OK, here is where it gets weird. The next morning I’m having breakfast and I ate a piece of cut-up fruit and… it tastes spicy. First I thought that I didn’t wash the knife or cutting board properly after habanero fest. But both my wife and kids said that the fruit did not taste spicy to them at all.
So there were a couple of possibilities, one being that prolonged exposure to pepper fumes for a good hour or so the previous day somehow sensitized my capsaicin receptors in my tongue such that I could taste trace amounts in the cut up fruit. But it wasn’t just the fruit, I had some toast with jam and the jam tasted unquestionably spicy. Interesting. So that would mean that somehow the receptors may have been altered such that they could also respond to sweet flavors. This makes no sense, since the receptors for sweet flavors and for capsaicin work in very different ways. Sweetness is detected by what is known as a G-protein coupled receptor which resides in sensory neurons in the tastebuds. Activation of this receptor sets off a biochemical reaction which ultimately culminates in activation of a sensory nerve sending the signal to the brain. In contrast, capsaicin receptors belong to a class of proteins known as ion channels. And contact with capsaicin molecules, or exposure to burning heat, causes these channels to open and directly activate pain fibers going to the brain. But the effect was definitely there, and it lasted the rest of the day.
So I did a little experiment. I looked up some papers on spice perception and found a couple of studies showing that repeated exposures, about a minute apart, to very low doses of capsaicin caused sensitization of the capsaicin receptor. Meaning that each time capsaicin was given to a subject it was spicier than before. If they then waited a longer time interval then there was desensitization – which means that capsaicin became less spicy. Maybe, the hour-long exposure to pepper fumes the previous day somehow sensitized the receptors and altered the perception of sweetness in some yet unexplained way. Sort of like those African berries that make sour things taste sweet. Could I replicate this? Since I didn’t feel like making more pickles I designed a carefully controlled study. I tried to recruit my wife to take part in the study, so we could have n=2, but somehow she refused to participate in my little shenanigans. I cut up a leftover habanero into tiny squares, about 1 millimeter across. I also used a different knife to cut up some strawberries, took out a loaf of bread and poured a glass of milk (bear with me). So for 8 minutes I chewed once a minute, for a few seconds, on one little pepper square, letting the pepper juice come in contact with the left side of my tongue. Consistent with the prior study, each pepper square tasted a bit spicier than the previous one, until the end when it tasted VERY, VERY spicy. I don’t know if this was sensitization or just accumulated capsaicin on my tongue. Let’s go with sensitization. Then I rinsed my mouth well with water, ate half a slice of bread and drank the milk. All of these things supposedly help get rid of capsaicin and sort of work if you’ve eaten something too spicy, like that crazy Korean food from the other day. Then I waited 5 minutes and ate a strawberry. It tasted spicy! And only on the side of my tongue which came in contact with the pepper. On the naive side it still tasted sweet. Groovy. Then came the desensitization part. I waited another 5 minutes and tasted a slightly bigger pepper square and let it get all over my tongue. Now I felt that in the previously exposed left side the spicy taste was less spicy than on the naive right side. Meaning that the left side had become desensitized. If I tasted a strawberry, it no longer tasted spicy on the left side and, ok, not on the right side either.
So, does sensitization of capsaicin receptors make them sensitive to sweet flavors? Who the hell knows. There were a few problems with my little experiment.
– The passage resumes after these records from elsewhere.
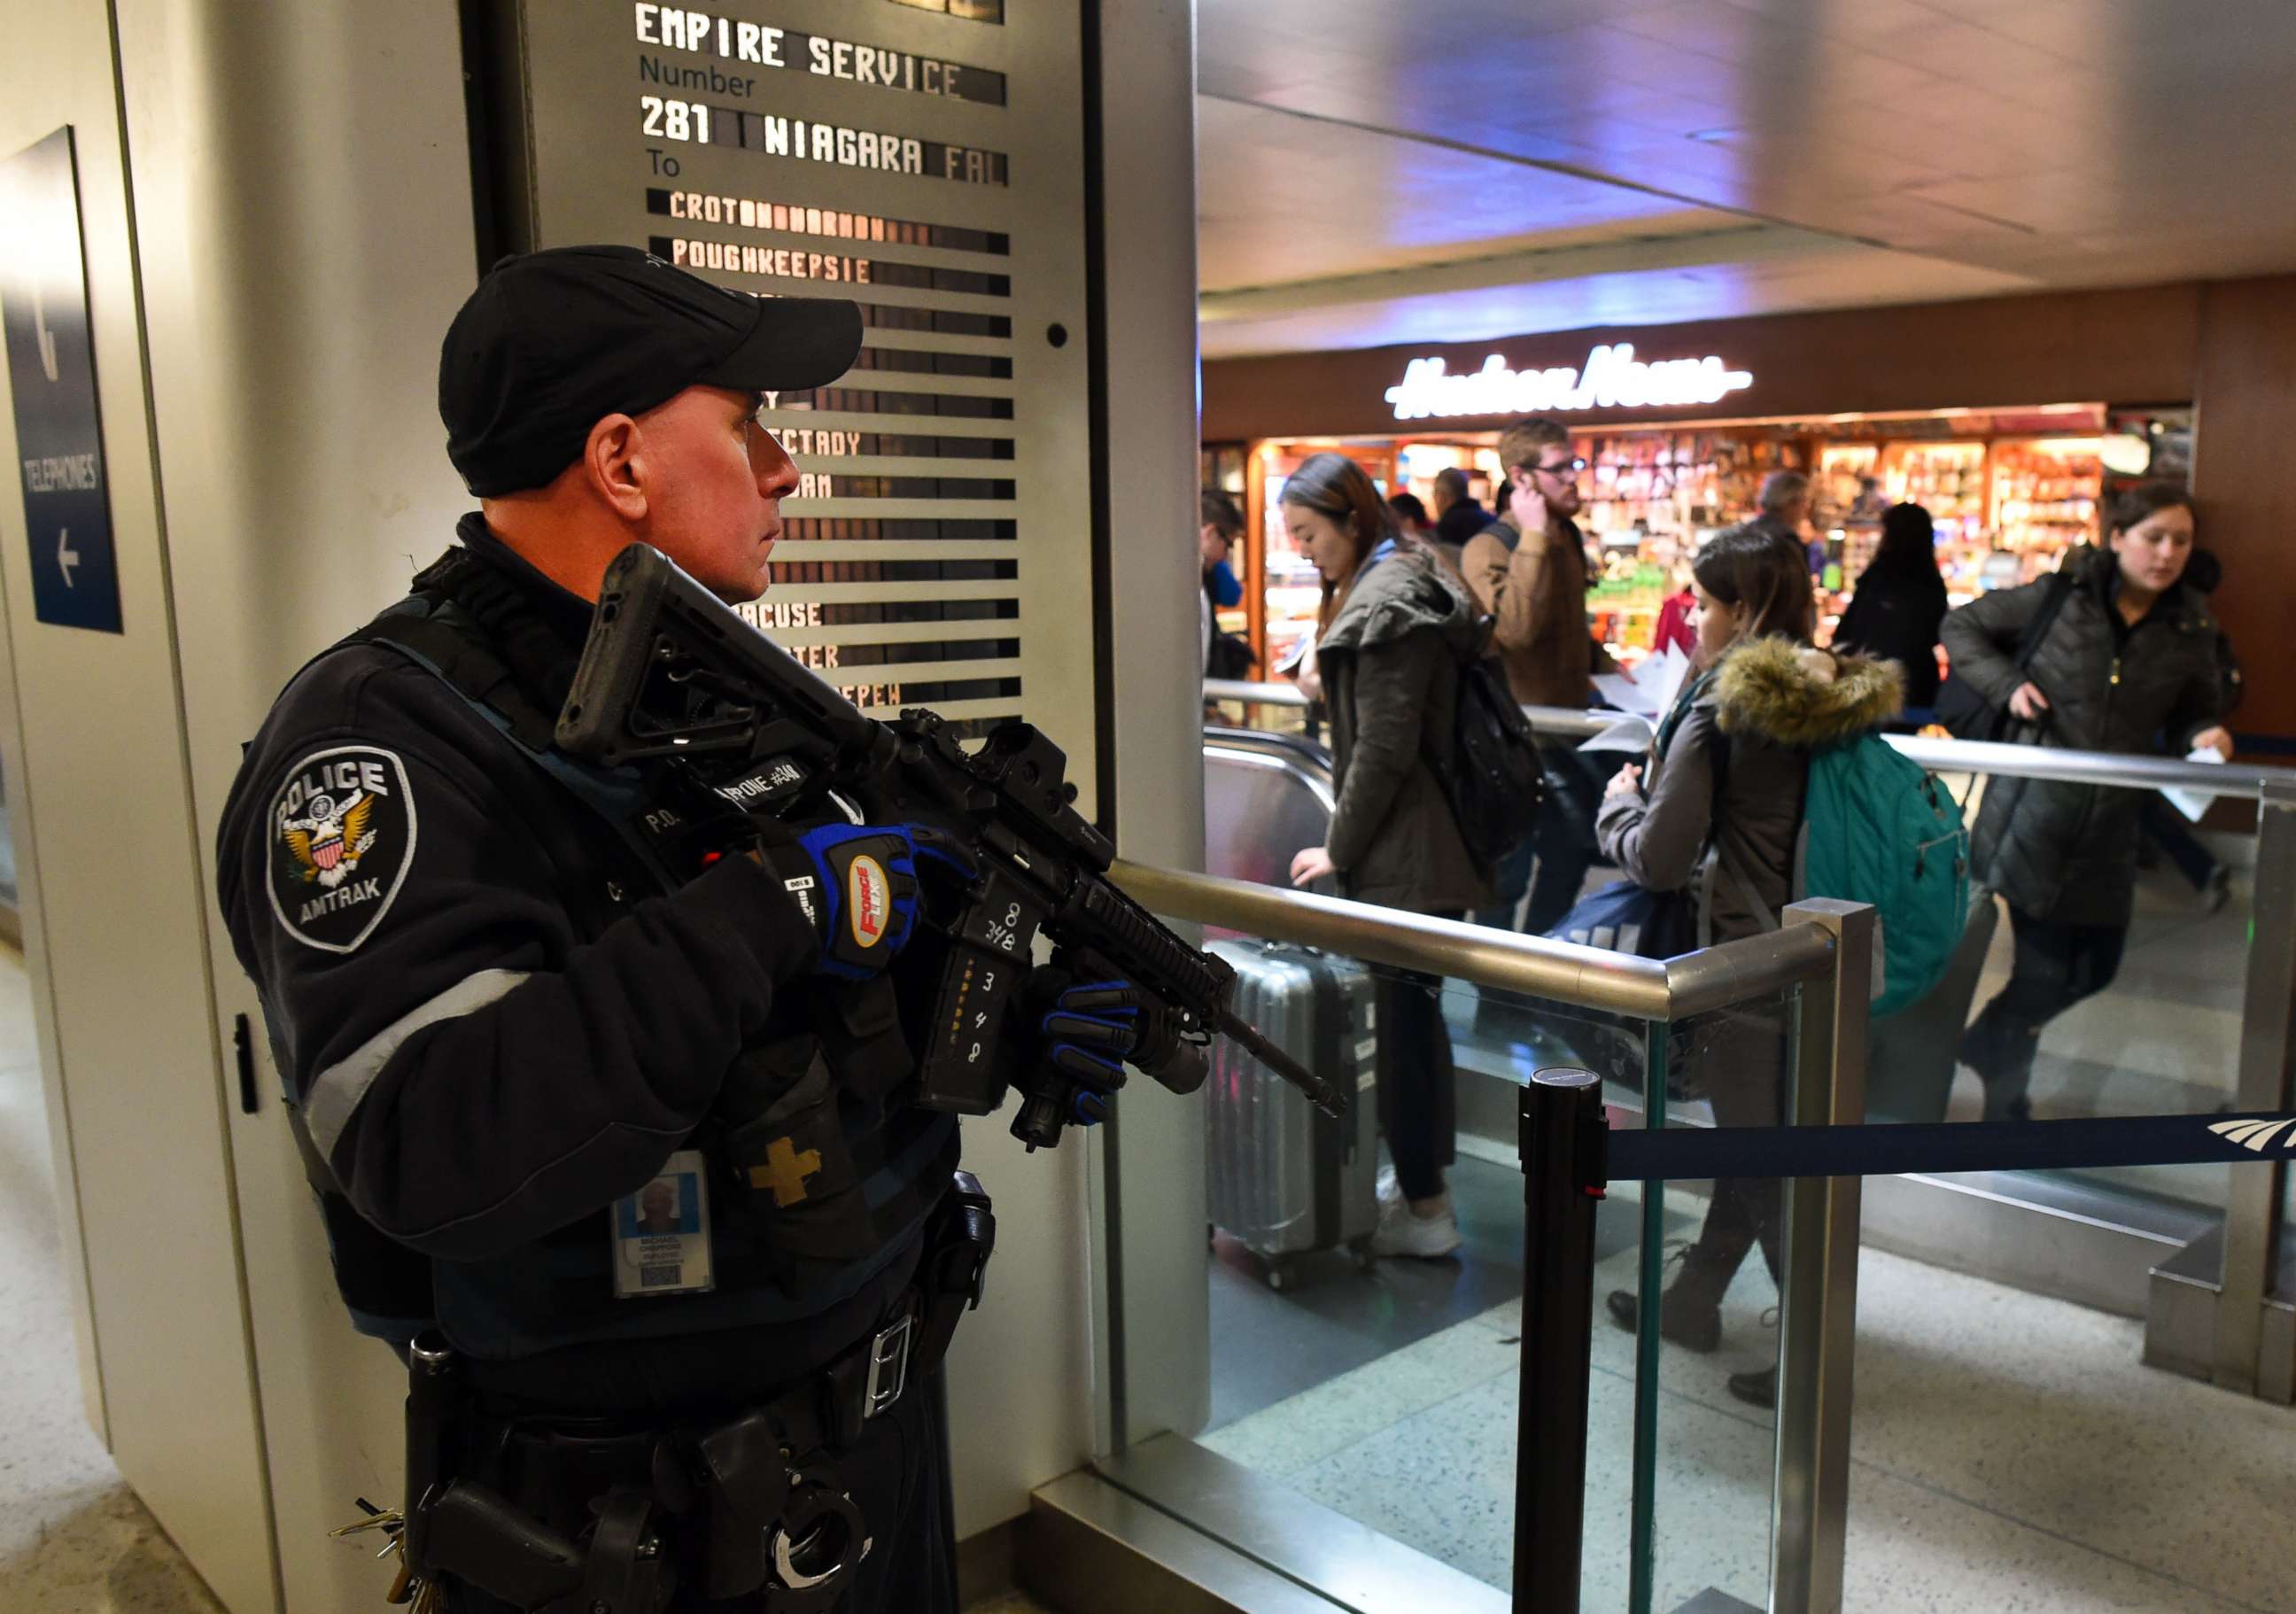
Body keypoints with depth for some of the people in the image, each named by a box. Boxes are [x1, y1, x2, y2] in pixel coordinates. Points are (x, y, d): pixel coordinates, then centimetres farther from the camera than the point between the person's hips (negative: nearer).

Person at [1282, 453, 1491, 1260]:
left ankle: (1424, 1209, 9)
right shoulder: (1409, 581, 15)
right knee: (1415, 1011, 17)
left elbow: (1384, 747, -20)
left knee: (1404, 1017, -1)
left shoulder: (1383, 601, -16)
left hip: (1407, 851, -10)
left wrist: (1339, 849, -11)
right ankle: (1423, 1177, 29)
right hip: (1434, 839, 10)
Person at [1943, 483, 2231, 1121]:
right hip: (2033, 812, -4)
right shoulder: (2060, 596, -6)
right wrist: (2007, 684, -12)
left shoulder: (2190, 629, 3)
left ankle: (1986, 1044, 37)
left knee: (2093, 970, 12)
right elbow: (1961, 627, 3)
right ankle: (2006, 1102, 23)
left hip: (2109, 829, 5)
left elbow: (2194, 711, 14)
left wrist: (2204, 736, -10)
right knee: (2044, 969, 0)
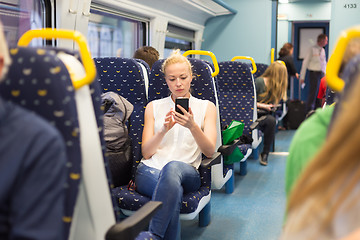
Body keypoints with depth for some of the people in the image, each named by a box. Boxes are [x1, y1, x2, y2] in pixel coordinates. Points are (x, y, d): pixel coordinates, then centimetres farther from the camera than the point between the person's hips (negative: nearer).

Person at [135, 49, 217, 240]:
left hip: (186, 172, 0)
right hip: (149, 170, 1)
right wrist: (163, 130, -9)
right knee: (173, 191, -37)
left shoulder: (206, 107, 15)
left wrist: (192, 126, -15)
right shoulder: (154, 107, 18)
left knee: (173, 167, -39)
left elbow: (209, 151, 3)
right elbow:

One is that there was no good way to control for the pepper juice only touching one side of my tongue, so the whole left vs. right thing could have been imagined. Which is the other problem, since I knew what the expected results were I could have biased the perception. In addition, I only tried fruit. So it may be something else in the fruit that may have been activating the capsaicin receptors, like acidity. Sugar would have been a better test, but strawberries are delicious. Maybe I can recruit my kids to repeat this, but I can just picture the screaming after the eighth little habanero square. One thing is for sure – I’m glad I don’t study human psychophysics for a living, there’s too many variables.
So there you have it. Do try this at home and let me know the results!